14/04/2011

Em Tempo de Andorinhas


Tinham chegado as andorinhas. E enquanto umas depressa começaram a recolar os ninhos antigos outras construíam os seus próprios, de raiz. Migalha a migalha. Gota a gota. Pedaço a pedaço. Logo pela manhãzinha a laborar e sempre de alegres gorjeados.
Dentro de pouco tempo as famílias aumentariam e formar-se-iam novas famílias. Novas asas. Novos voos. Novos ninhos. Os beirais estavam a ficar florescentes de vida. É certo que também deixavam um lastro de porcaria pelo chão além, mas nem só de belezas se compõe a vida…

O menino saltou-lhe. Isso fez Matilde voltar a atenção, do que se passava lá fora, para o que se passava dentro. Dentro de casa. E dentro de si. Dava para estabelecer alguma analogia. Há vidas tão cheias de beleza e que dão em porcaria; e há porcarias de vida que dão em coisas boas. Assim se passava consigo: um misto de feio e belo; de conspurcado e puro.
Se houvera horas em que se sentira uma desgraçada, deixava que esses sentimentos ficassem agora em plano secundário, queria colocar isso fora das suas preocupações. A sua preocupação, de momento, era uma só: o filho no seu ventre. Não queria que ele absorvesse as suas tristezas, as suas mágoas, os seus fantasmas, por isso essas coisas tinham de ser atiradas para longe.
Engravidara numa fase negra da sua vida, que mais negra ainda ficara quando o seu pseudo-namorado a fizera escolher: ou ele ou a gravidez.

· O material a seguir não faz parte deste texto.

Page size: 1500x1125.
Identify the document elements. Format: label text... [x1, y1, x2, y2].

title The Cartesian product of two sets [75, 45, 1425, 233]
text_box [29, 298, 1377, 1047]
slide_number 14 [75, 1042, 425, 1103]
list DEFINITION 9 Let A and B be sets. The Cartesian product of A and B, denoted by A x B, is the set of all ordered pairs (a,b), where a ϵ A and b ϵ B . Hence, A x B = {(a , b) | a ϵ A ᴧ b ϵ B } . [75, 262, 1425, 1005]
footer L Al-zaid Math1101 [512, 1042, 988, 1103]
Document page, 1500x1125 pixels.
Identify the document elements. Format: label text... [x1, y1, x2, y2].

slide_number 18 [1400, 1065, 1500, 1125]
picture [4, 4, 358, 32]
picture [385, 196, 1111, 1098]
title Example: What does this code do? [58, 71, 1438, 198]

Ele não devia ter feito isso: perdera. Arrancara-lhe um bocado da vida, mas perdera. Quase ganhara, pois não tinha sido fácil, também, enfrentar as feras em casa. Se não tivesse tido ninguém a jogar consigo na sua equipa, ele teria acabado por ganhar, porque era o mais forte, o mais bem treinado, e a ela tinham-lhe fugido todas as forças.

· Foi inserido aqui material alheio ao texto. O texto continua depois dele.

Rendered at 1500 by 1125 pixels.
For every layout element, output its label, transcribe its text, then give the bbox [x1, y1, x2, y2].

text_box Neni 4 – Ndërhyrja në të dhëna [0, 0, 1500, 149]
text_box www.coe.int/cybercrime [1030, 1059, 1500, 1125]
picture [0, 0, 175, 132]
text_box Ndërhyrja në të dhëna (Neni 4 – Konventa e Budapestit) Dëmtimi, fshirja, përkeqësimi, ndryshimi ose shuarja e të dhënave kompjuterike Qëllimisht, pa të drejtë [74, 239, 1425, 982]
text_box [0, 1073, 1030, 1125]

Tinham passado quase três meses desde então – por alturas do Natal, quando a mãe andava aflita à espera do espírito do Natal, que não havia meios de se manifestar, mas em que ele viera subtilmente, sem se fazer abertamente notado, aonde era mais necessário. E o seu filho, com sentença de morte chantageada, tinha escapado à matança dos inocentes.

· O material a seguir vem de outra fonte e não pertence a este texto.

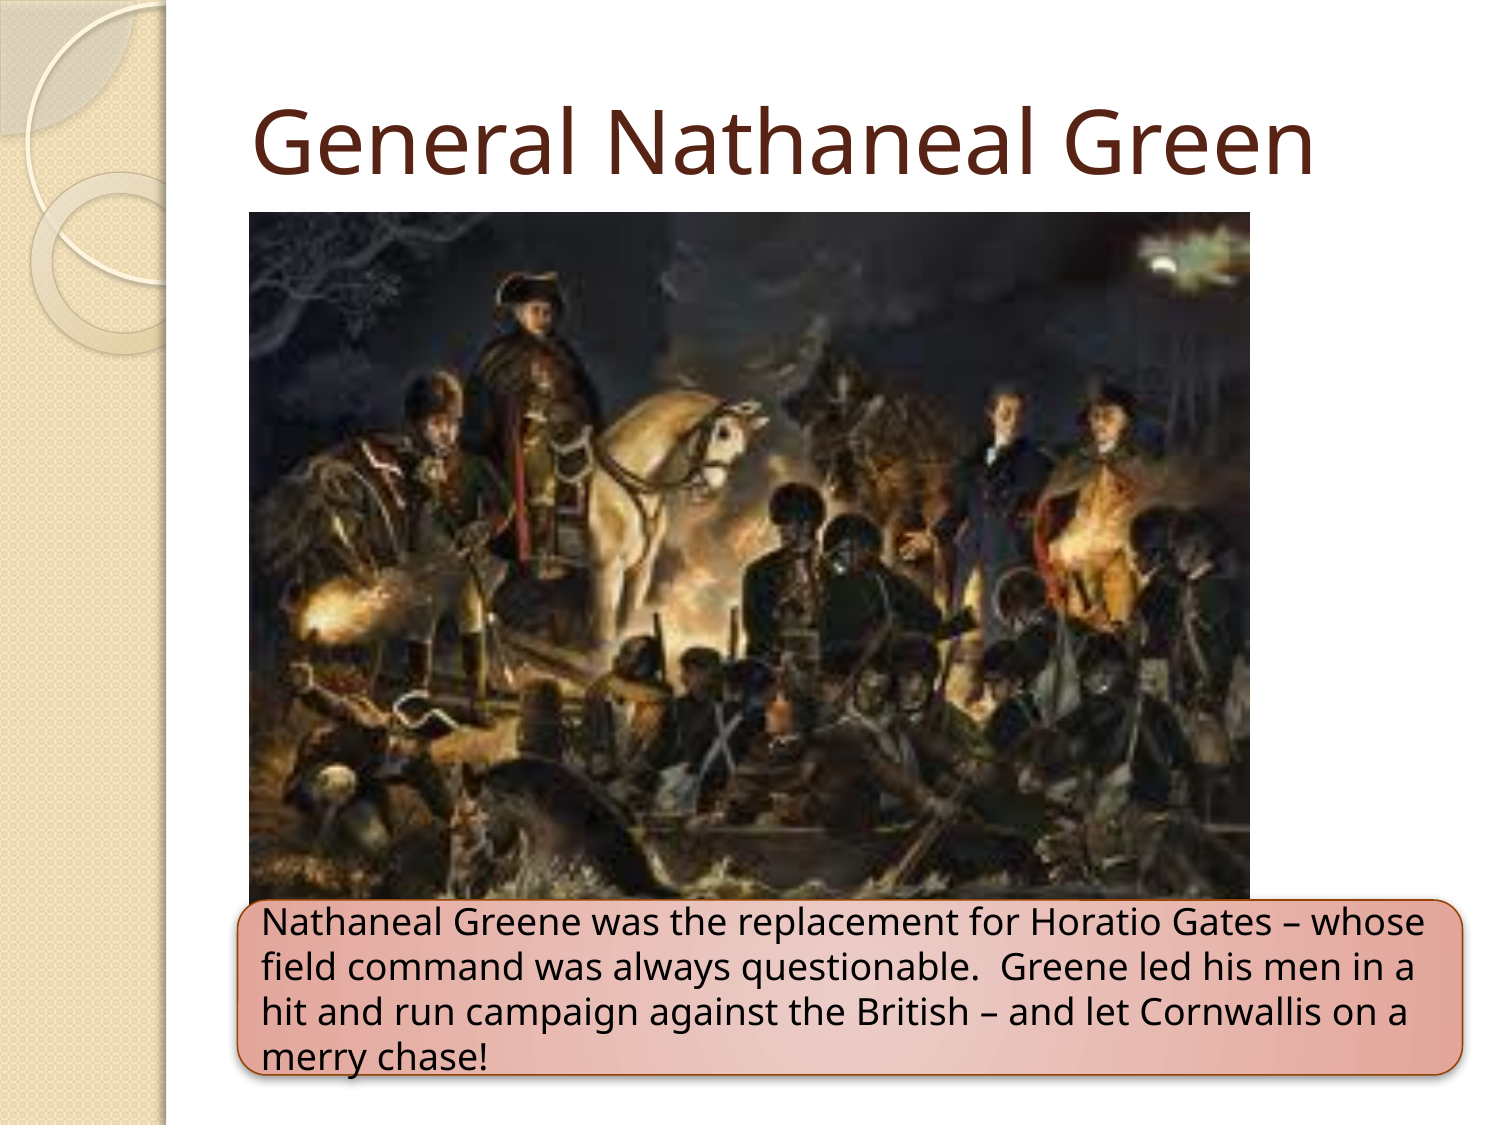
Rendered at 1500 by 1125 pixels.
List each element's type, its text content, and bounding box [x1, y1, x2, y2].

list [249, 212, 1251, 953]
text_box Nathaneal Greene was the replacement for Horatio Gates – whose field command was always questionable. Greene led his men in a hit and run campaign against the British – and let Cornwallis on a merry chase! [236, 899, 1464, 1076]
title General Nathaneal Green [235, 45, 1466, 233]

Ainda não arrecadara muitas vitórias, ainda fraquejava algumas vezes quando a vida lhe doía na alma. No entanto, aquele jogador de futebol, que lhe pontapeava lá dentro, era quem mais certeza lhe dava de que uma vida humana deve ser preservada acima de qualquer outro valor; acima de qualquer vergonha, carreira, futuro, família ou amor; e ainda mais quando é carne da nossa carne, sangue do nosso sangue.